What Forces Act on Three Blocks on a Frictionless Surface?

[ScullyX51]

Homework Statement

Three identical blocks connected by ideal strings are being pulled along a horizontal frictionless surface by a horizontal force F_vec. (Intro 1 figure) The magnitude of the tension in the string between blocks B and C is T = 3.00 N. Assume that each block has mass m = 0.400 kg

What is the magnitude F of the force?
What is the tension T:AB in the string between block A and block B?

Homework Equations

F=ma

The Attempt at a Solution

I am unsure of how to approach the first part of the problem. For the second part, since t is the only force acting this the block,
I have: T=ma
I solve for A from the first part of the equation where t is given as follows:
t=ma
3=.400a
a=3/.4
a=7.5 m/s^2

I plugged this into to solve for the other tension as follows:
t=ma
t=.4*7.5
t=3

Mastering physics is saying the tension and the acceleration is wrong. Where did I screw up?

 

[LowlyPion]

What is the order of your blocks?

T <---{A}--{B}--{C}

Generally, whatever your force is, the acceleration will be F/(3*m) and then the intermediate tensions would be whatever force is needed to keep the blocks remaining moving with that acceleration.

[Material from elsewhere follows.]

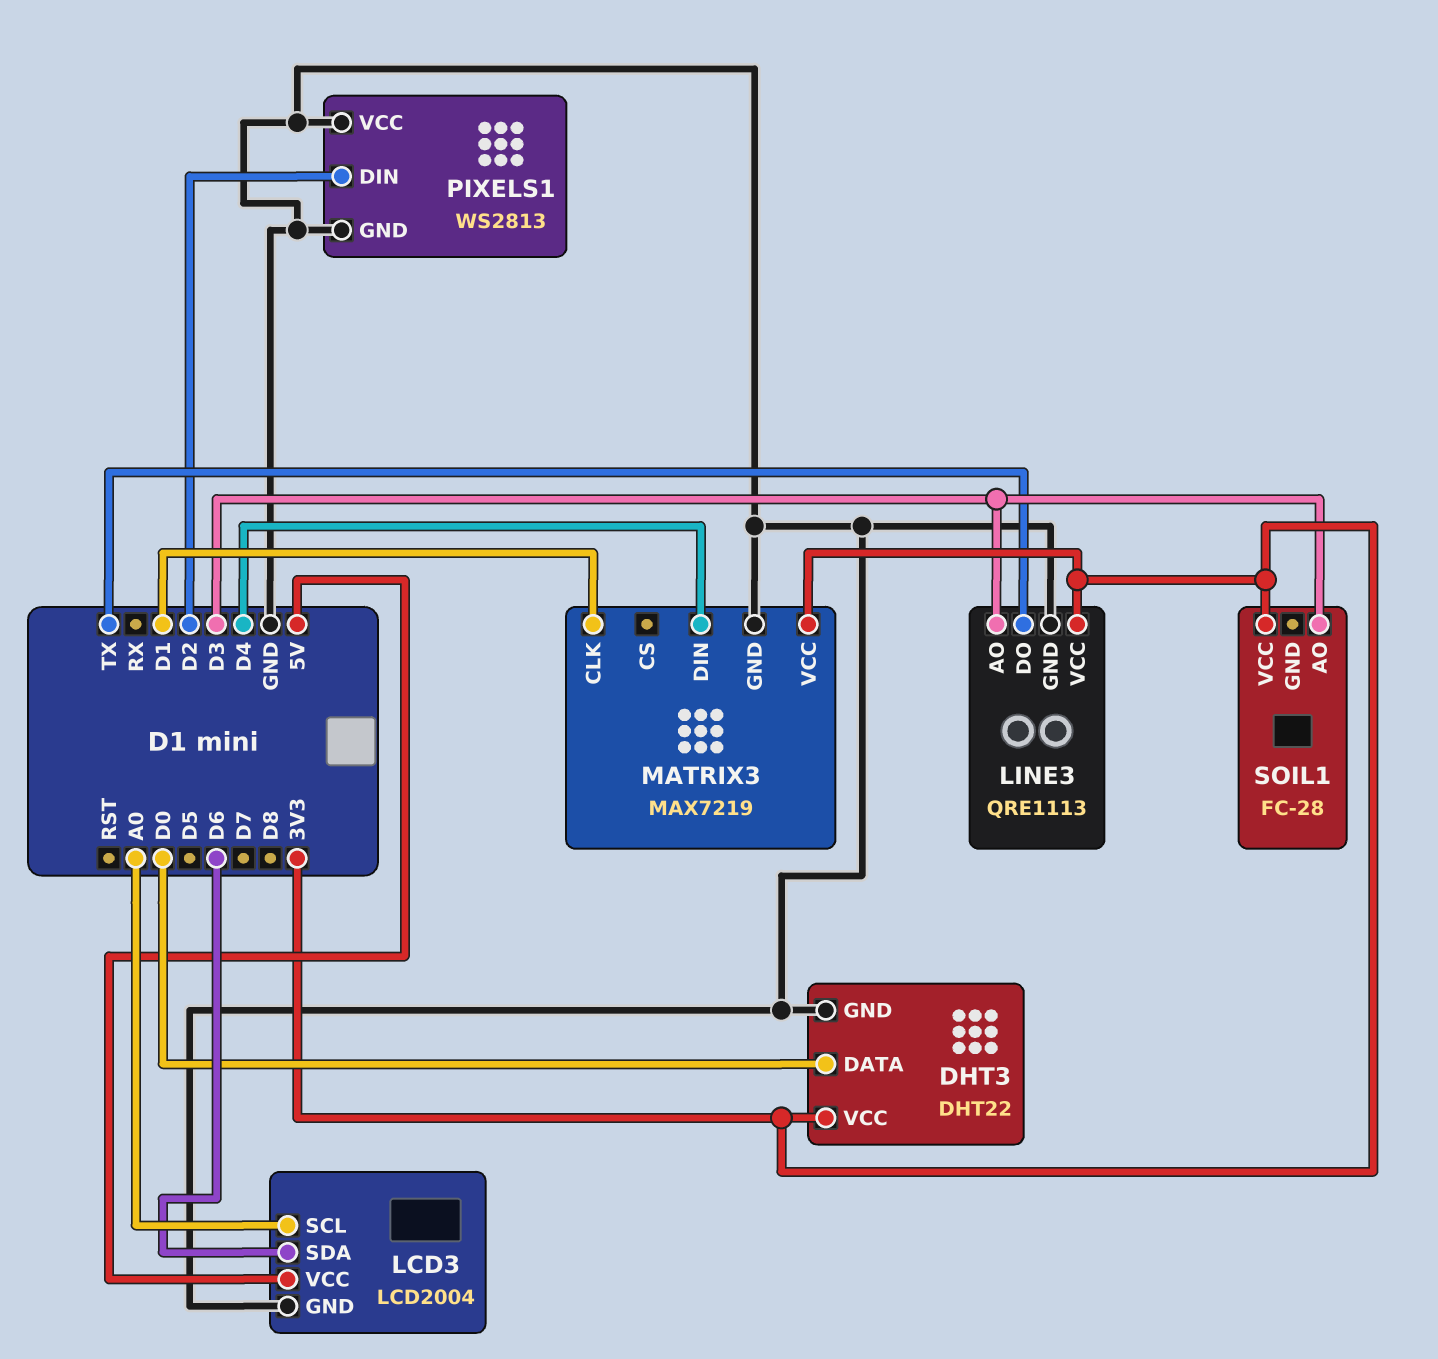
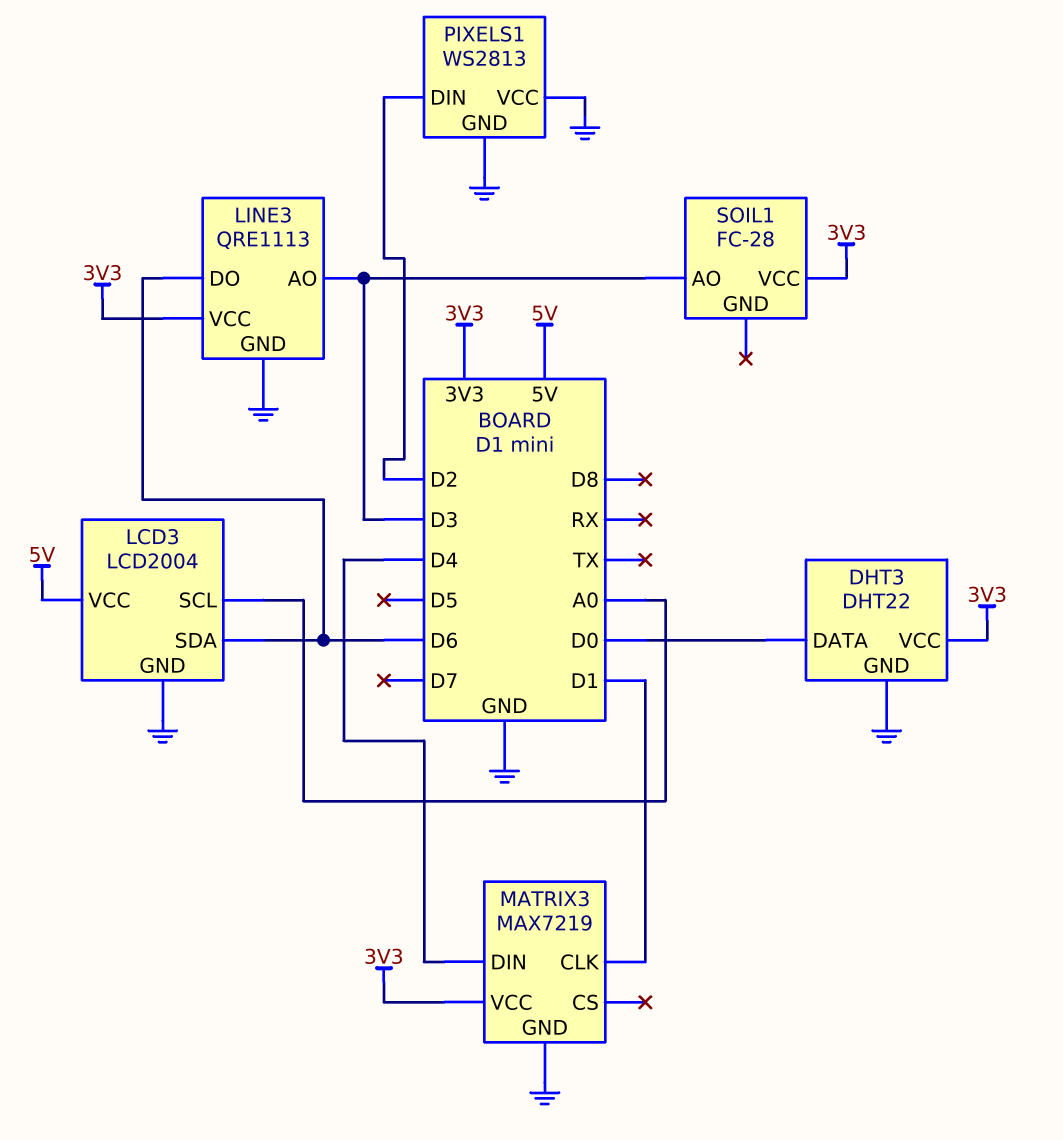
LINE3 pin DO: TX -> D6

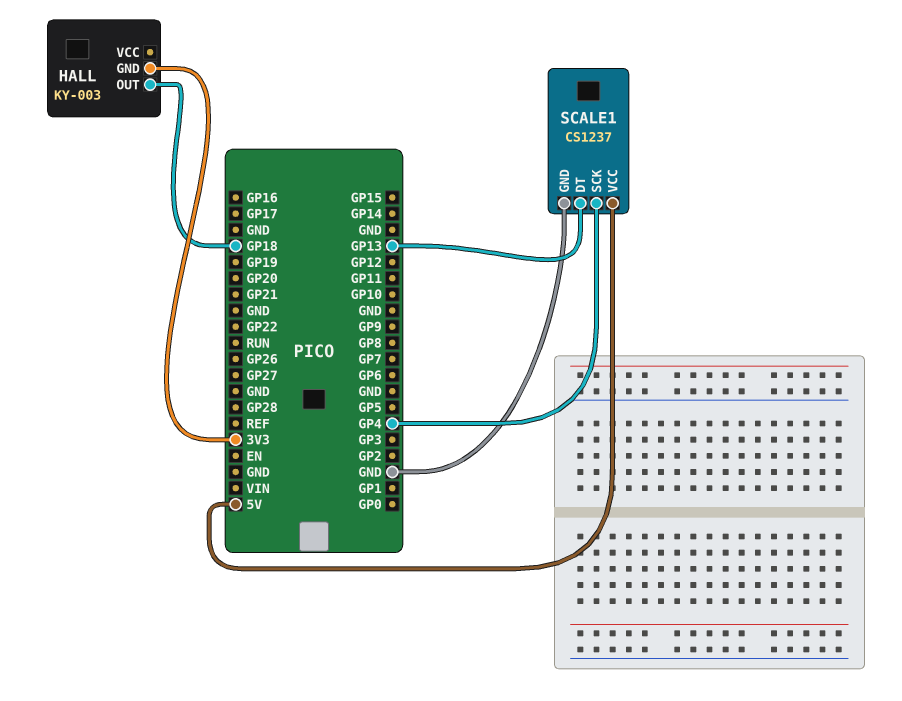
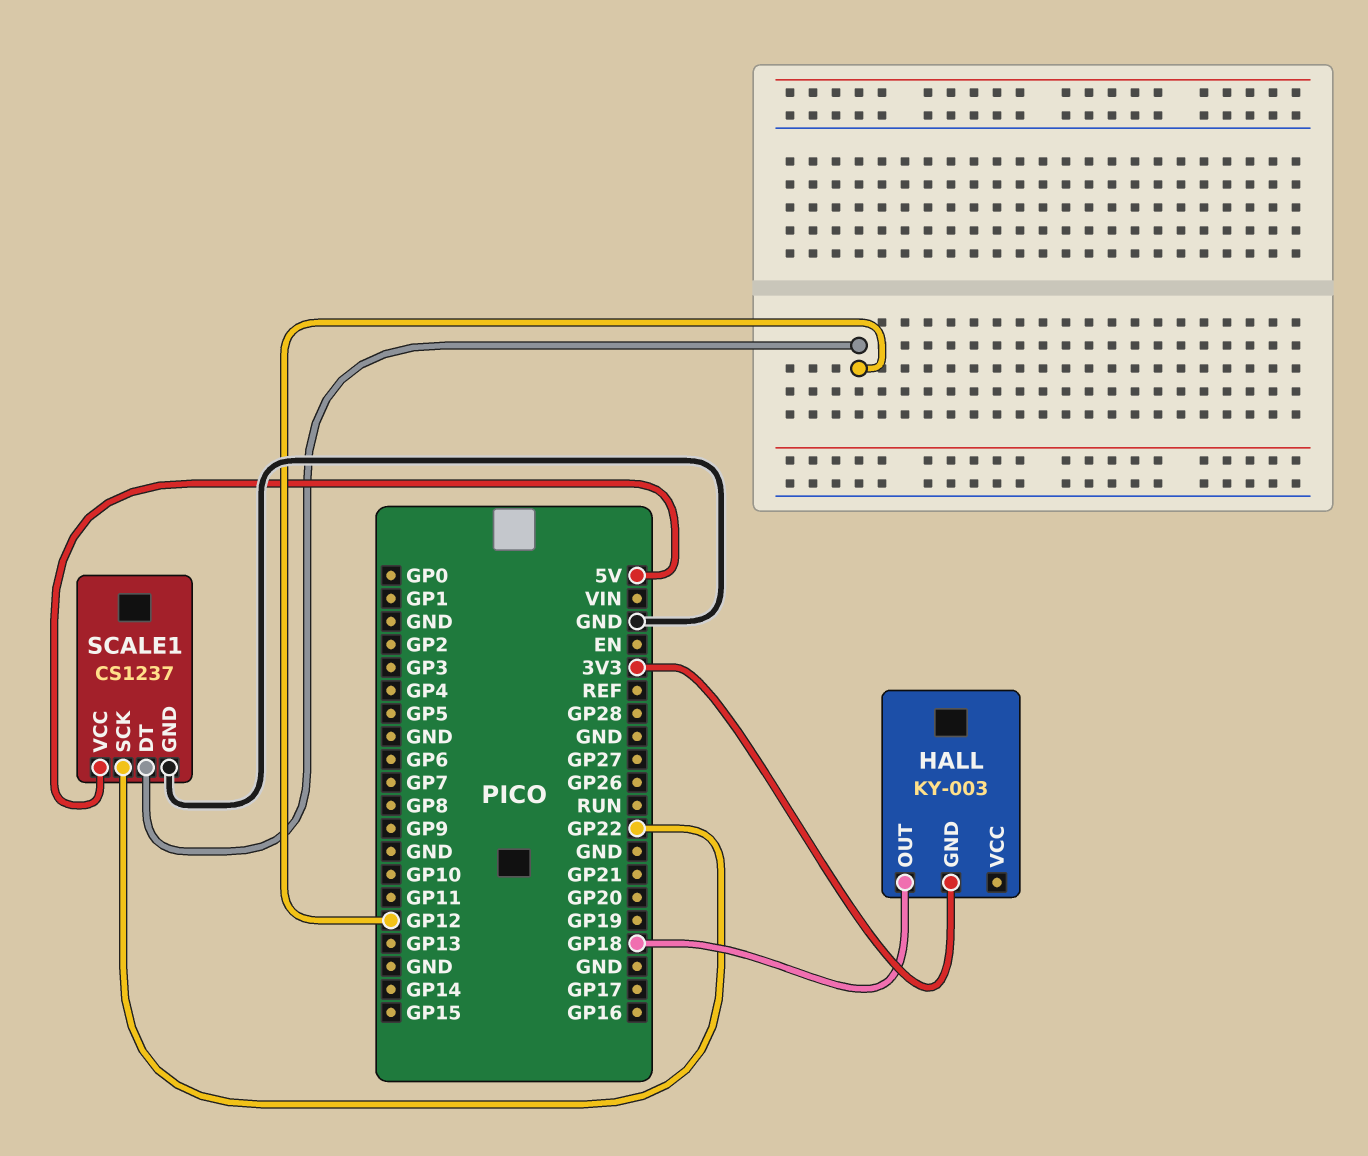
SCALE1 pin DT: GP13 -> GP12
SCALE1 pin SCK: GP4 -> GP22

In the example above that would be 2/3*F between A:B and 1/3*F between B:C

 

[thomate1]

As a scientist, it is important to carefully analyze the given information and equations in order to solve a problem accurately. In this case, the given information states that the force F is being applied to the three blocks, and the tension T is between blocks B and C. The first part of the problem asks for the magnitude of the force F, which can be found using the equation F=ma. Since the mass of each block is given as 0.400 kg, the total mass of the system is 3*0.400=1.2 kg. Therefore, the force F can be calculated as F=ma=(1.2 kg)(a). However, we do not have enough information to solve for a, so we cannot accurately determine the magnitude of F.

For the second part of the problem, the tension T:AB is being asked for. Since the blocks are identical and connected by ideal strings, the tension throughout the system is constant. Therefore, the tension between block A and block B is also 3.00 N. This can be seen by considering the forces acting on each block. Block A has a tension force T:AB acting on it towards the right, and block B has a tension force T:AB acting on it towards the left. These forces are equal in magnitude and opposite in direction, resulting in a net force of 0 on block A and B. Therefore, the tension T:AB must also be 3.00 N.

In conclusion, it is important to carefully analyze the given information and equations in order to accurately solve a problem. In this case, the given information was not sufficient to determine the magnitude of the force F, but we were able to determine that the tension T:AB is equal to 3.00 N.